Meet The 17-Year-Old Parliamentary Candidate For UKIP

    If an election was held tomorrow, Burrows wouldn't actually be allowed to stand.

    This is 17-year-old Michael Burrows and he's standing at the general election as UKIP's parliamentary candidate in Inverclyde.

    If the election was held tomorrow, Burrows wouldn't actually be old enough to run as a candidate. "You can turn 18 [the legal minimum age] the day before the election and stand," he told BuzzFeed News.

    Burrows celebrates his birthday in March and will have a little over two months to celebrate being 18 before the election on 7 May. But his biggest fear, when deciding to run, wasn't anything to do with his age, but how his friends and neighbours would react.

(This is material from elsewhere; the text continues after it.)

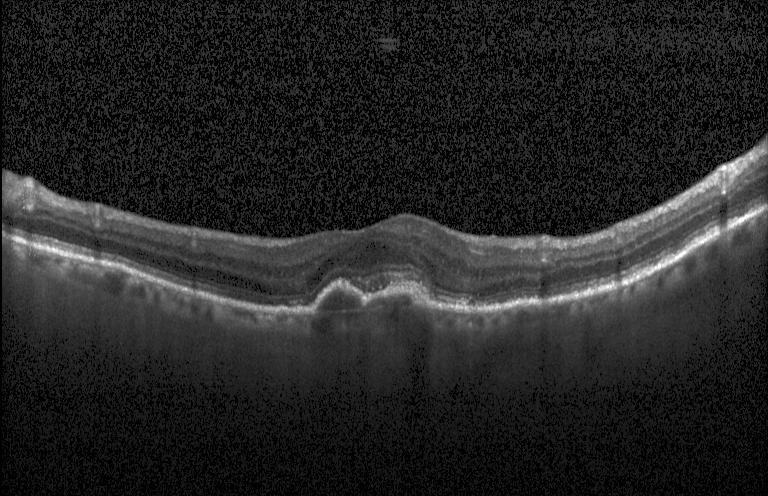
The scan shows a choroidal neovascular membrane.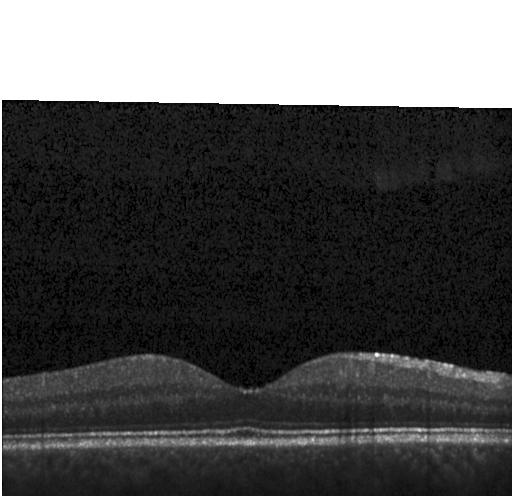
Macular OCT: no choroidal neovascularization, no diabetic macular edema, and no drusen.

    "When I put the press release out to the local papers," he told BuzzFeed News, "I was sitting in the house thinking, 'My name is going to be mud, and i'll have to start walking around with my collar up.'

    "I genuinely expected that I would have to get the body armour out. If I'm honest with you, the [Scottish independence] referendum was very engaging, but at the end the day you were either Yes or No.

    "Whereas with this election there are three or four months to go, and unless you have views you can't swallow, you're not going to shout at me on the street. Most people have just been really supportive."

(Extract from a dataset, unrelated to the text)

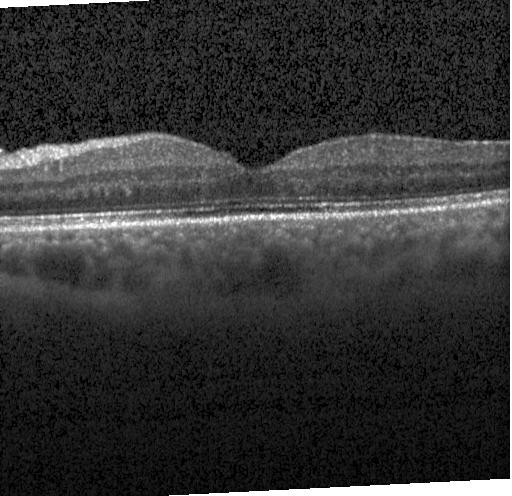

OCT scan showing no choroidal neovascularization, diabetic macular edema, or drusen.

    But while the majority of responses he's received have been positive, he said, he was particularly affected when a local paper posted an article about him on Facebook and commenters attacked UKIP.

    But how does someone go about becoming a candidate for UKIP?

    But the truth is that Burrows doesn't really want to be an MP, he admitted. And it's pretty unlikely that he'll even come close to winning.

    "If I wanted to be an MP," he said, "I would've chosen a much easier party. I mean, if I won, I wouldn't turn it down. But we're hoping for a good showing in this election. The aim is to become the third biggest party in Scotland."

    UKIP have run two candidates in Inverclyde, once in the last general election in 2010 and another during a by-election in 2011. And they didn't perform particularly well either year, receiving at most 1.2% of the vote.

    And while UKIP has seen a massive increase in popularity in England and Wales, with polls putting the party at 16%, Scotland hasn't been so welcoming, with an STV poll showing support for UKIP at only 2%.

    And what's going to be UKIP's key message to Scottish voters? Europe.

    Burrows admitted that unlike England, where UKIP has done well by highlighting concerns about the impacts of immigration, a lack of high immigration in Scotland means that the party will have to find a "different message".

    "We'll be communicating the message about Europe and about the EU because that's a debate that has not been had up here at all," he said.

    "In Westminster, David Cameron is offering a referendum, but that discussion is just not happening here."